Let G be a finite group and let H_1,H_2, \ldots H_n be subgroups of G such that:
(a) G=H_1H_2 \ldots H_n but G \neq H_1H_2 \ldots H_{i-1}H_{i+1} \ldots H_n for all i
(b) The H_i have parewise trivial intersections.
(c) The orders of the H_i are prime numbers.

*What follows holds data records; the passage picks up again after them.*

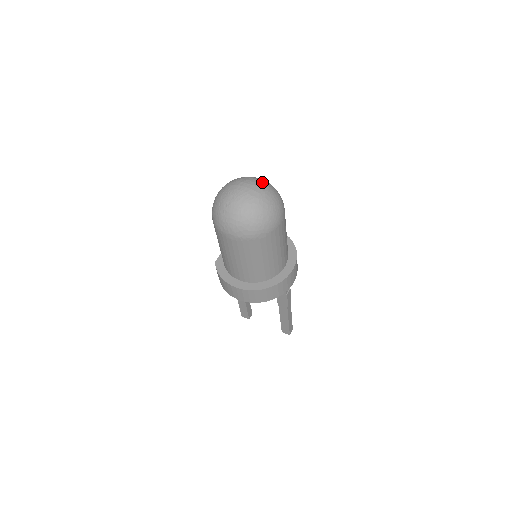
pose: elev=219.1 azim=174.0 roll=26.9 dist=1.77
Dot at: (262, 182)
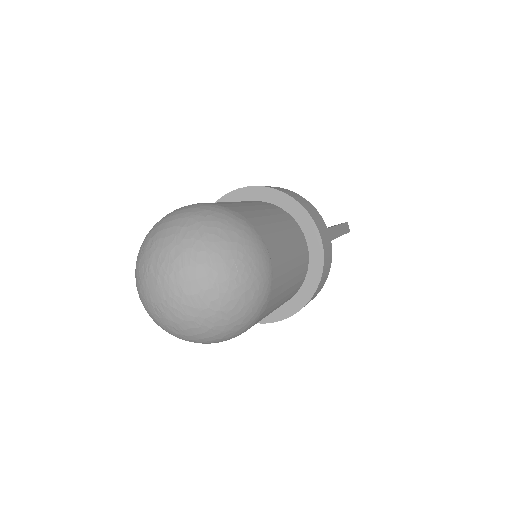
Dot at: (184, 243)
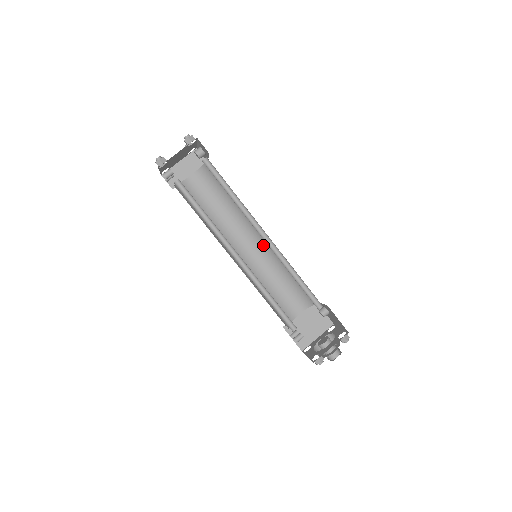
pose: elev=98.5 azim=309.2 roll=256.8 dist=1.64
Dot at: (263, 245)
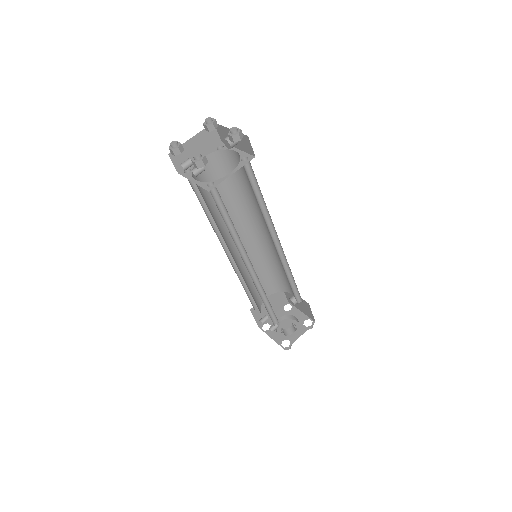
Dot at: (257, 239)
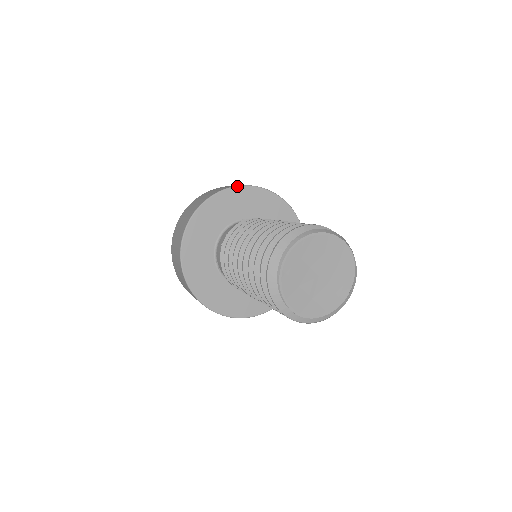
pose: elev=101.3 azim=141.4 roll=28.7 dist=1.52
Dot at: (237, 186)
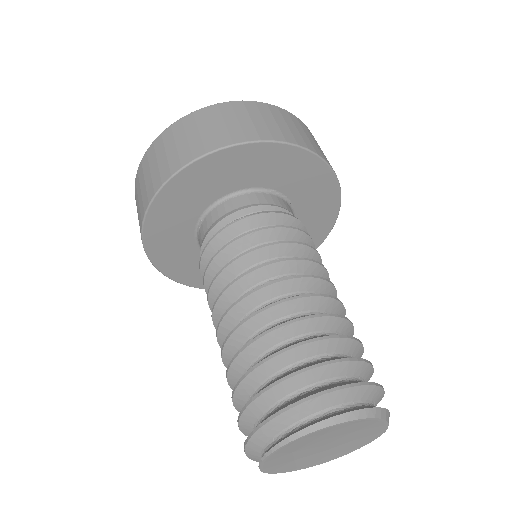
Dot at: (302, 147)
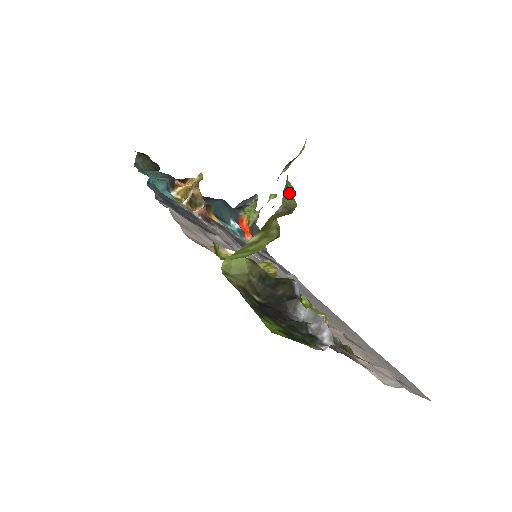
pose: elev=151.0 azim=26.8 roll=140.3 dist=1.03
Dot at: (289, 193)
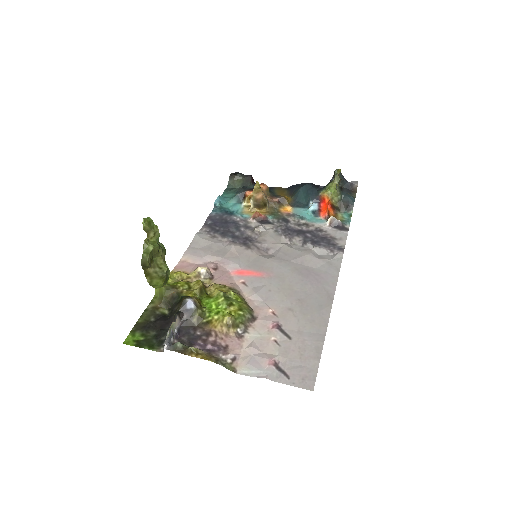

Show that |G| = |H_1||H_2| \ldots |H_n|.

I have tried induction. So, H_1\ldots H_{n+1} = HH_{n+1}, where H = H_1\ldots H_n. Now, if I could prove that H is a subgroup of G, it is trivial that H, H1, ..., Hn satisfy (a), (b), (c). Therefore, |H| = |H_1|\ldots |H_n|. Furthermore,
using |K_1K_2| = |K_1||K_2| / |K_1\cap  K_2|, if I could prove that H \cap H_{n+1} = (e), (but this I think I could prove it using the fact that H is a subgroup), I would have |G| = |H \ldots H_{n+1}| = |HH_{n+1}|=  |H||H_{n+1}| = |H_1|\ldots |H_n||H_{n+1}|.

But unfortunately, I cannot prove that H is a group. Any suggestion will be welcome. Thanks for reading.